July 29, 2021

The G7 promises a billion vaccines to the rest of the world but without a precise timetable

Activists stationed on the beaches, journalists also kept at a safe distance, masked and tested every twenty-four hours, cases of coronavirus yet detected in a hotel in Saint Ives (United Kingdom), near Carbis Bay, in Cornwall, where the American, French, Japanese, or Italian leaders meet, or aboard the MS Silja, a cruise ship serving as a hotel for the thousands of police officers who came to secure the premises… This first G7 “face-to-face” since the start of the Covid-19 pandemic remains under the sign of the health crisis.

Read also The G7, a summit under close health surveillance

The latter is also at the top of its priorities, with, as a desire expressed by the host of the summit, British Prime Minister Boris Johnson, to “Vaccinate all of humanity by the end of 2022”.

A At the end of their weekend of discussions, Sunday, June 13, the G7 leaders should also commit to collectively giving up to one billion doses of vaccines to the rest of the world, starting with Africa, which has so far inoculated barely 2% of its population. In comparison – and with the notable exception of Japan, which is rather slow in its vaccination campaign – the G7 countries have vaccinated at least half of their adult populations. The United States has even started to protect their teenagers, the British their young adults.

Joe Biden raises the stakes

Pressure from experts or the World Health Organization (WHO) has continued to mount in recent weeks, ahead of the G7, for the richest democracies in the world to finally show generosity – or wisdom – , by helping to vaccinate poorer countries, in order to limit the risk of the spread or appearance of new variants.

On Friday 11 June, the English Ministry of Health found that the Delta variant, partly responsible for the terrible second pandemic wave in India, seems 64% more transmissible than that of Kent, and is now prevalent in the United Kingdom.
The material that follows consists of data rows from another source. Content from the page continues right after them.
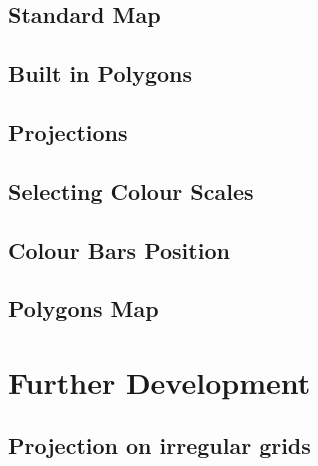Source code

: \documentclass[a4paper,10pt]{article}
\begin{document}
\subsection{Standard Map}
\subsection{Built in Polygons}
\subsection{Projections}
\subsection{Selecting Colour Scales}
\subsection{Colour Bars Position}
\subsection{Polygons Map}
\section{Further Development}
\subsection{Projection on irregular grids}
\end{document}
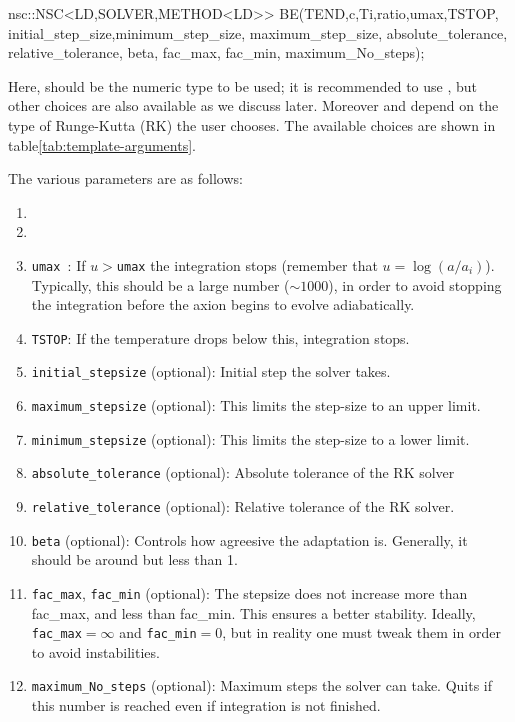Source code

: \documentclass[11pt,a4paper]{article}
\begin{document}
%
\begin{cpp}
    nsc::NSC<LD,SOLVER,METHOD<LD>> BE(TEND,c,Ti,ratio,umax,TSTOP,
		initial_step_size,minimum_step_size, maximum_step_size, 
		absolute_tolerance, relative_tolerance, beta,
		fac_max, fac_min, maximum_No_steps);
\end{cpp}
%
Here,  should be the numeric type to be used; it is recommended to use , but other choices are also available as we discuss later. Moreover  and  depend on the type of Runge-Kutta (RK) the user chooses. The available choices are shown in table\ref{tab:template-arguments}. 

The various parameters are as follows:
%
\begin{enumerate}
	\item 
	\item 
	\item {\tt umax }: If $u>${\tt umax} the integration stops (remember that $u=\log(a/a_i)$). Typically, this should be a large number ($\sim 1000$), in order to avoid stopping the integration before the axion begins to evolve  adiabatically.    
	\item {\tt TSTOP}: If the temperature drops below this, integration stops. 
	
	\item {\tt initial\_stepsize} (optional): Initial step the solver takes. 
	
	\item {\tt maximum\_stepsize} (optional): This limits the step-size to an upper limit. 
	\item {\tt minimum\_stepsize} (optional): This limits the step-size to a lower limit. 
	
	\item {\tt absolute\_tolerance} (optional): Absolute tolerance of the RK solver
	
	\item {\tt relative\_tolerance} (optional): Relative tolerance of the RK solver.
	
	\item {\tt beta} (optional): Controls how agreesive the adaptation is. Generally, it should be around but less than 1.
	
	\item {\tt fac\_max},  {\tt fac\_min} (optional): The stepsize does not increase more than fac\_max, and less than fac\_min. 
	This ensures a better stability. Ideally, {\tt fac\_max}$=\infty$ and {\tt fac\_min}$=0$, but in reality one must 
	tweak them in order to avoid instabilities.
	
	\item {\tt maximum\_No\_steps} (optional): Maximum steps the solver can take. Quits if this number is reached even if integration
	is not finished. 
\end{enumerate}
\end{document}
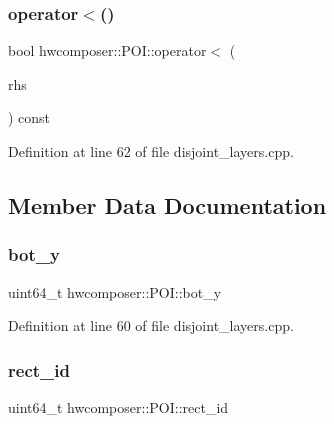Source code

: \subsubsection{\texorpdfstring{operator$<$()}{operator<()}}
{\footnotesize\ttfamily bool hwcomposer\+::\+P\+O\+I\+::operator$<$ (\begin{DoxyParamCaption}\item[{const \mbox{\hyperlink{structhwcomposer_1_1POI}{P\+OI}} \&}]{rhs }\end{DoxyParamCaption}) const\hspace{0.3cm}{\ttfamily [inline]}}



Definition at line 62 of file disjoint\+\_\+layers.\+cpp.


\begin{DoxyCode}{0}
\end{DoxyCode}


\subsection{Member Data Documentation}
\mbox{\label{structhwcomposer_1_1POI_ab1986e724a142f17db1f4acf94eaff7a}} 
\subsubsection{\texorpdfstring{bot\+\_\+y}{bot\_y}}
{\footnotesize\ttfamily uint64\+\_\+t hwcomposer\+::\+P\+O\+I\+::bot\+\_\+y}



Definition at line 60 of file disjoint\+\_\+layers.\+cpp.

\mbox{\label{structhwcomposer_1_1POI_a1140eb53d6ffdc71b5964b60d112ece3}} 
\subsubsection{\texorpdfstring{rect\+\_\+id}{rect\_id}}
{\footnotesize\ttfamily uint64\+\_\+t hwcomposer\+::\+P\+O\+I\+::rect\+\_\+id}



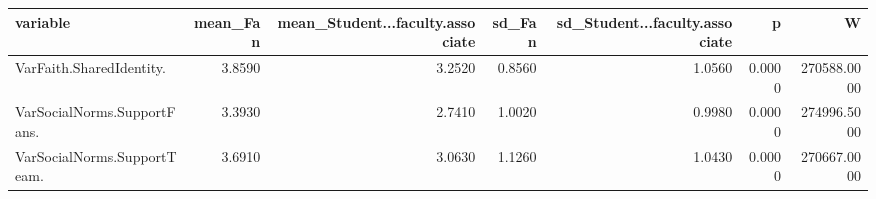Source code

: \begin{tabular}{lrrrrrr}
  \hline
variable & mean\_Fan & mean\_Student...faculty.associate & sd\_Fan & sd\_Student...faculty.associate & p & W \\ 
  \hline
VarFaith.SharedIdentity. & 3.8590 & 3.2520 & 0.8560 & 1.0560 & 0.0000 & 270588.0000 \\ 
  VarSocialNorms.SupportFans. & 3.3930 & 2.7410 & 1.0020 & 0.9980 & 0.0000 & 274996.5000 \\ 
  VarSocialNorms.SupportTeam. & 3.6910 & 3.0630 & 1.1260 & 1.0430 & 0.0000 & 270667.0000 \\ 
   \hline
\end{tabular}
Read also Covid-19 around the world: the Delta variant is 60% more contagious than its predecessor, according to British health authorities

Upon his arrival at Carbis Bay on Thursday, June 10, Joe Biden upped the ante by pledging a donation of 500 million vaccines Pfizer-BioNTech, including 200 million by the end of 2021 and the rest deliverable in the first half of 2022. The American president had already caused a sensation in May, by declaring himself in favor of a temporary lifting of patents on vaccines. Boris Johnson followed suit on Friday by promising 100 million doses, including five million by the end of September and 25 million before the end of the year.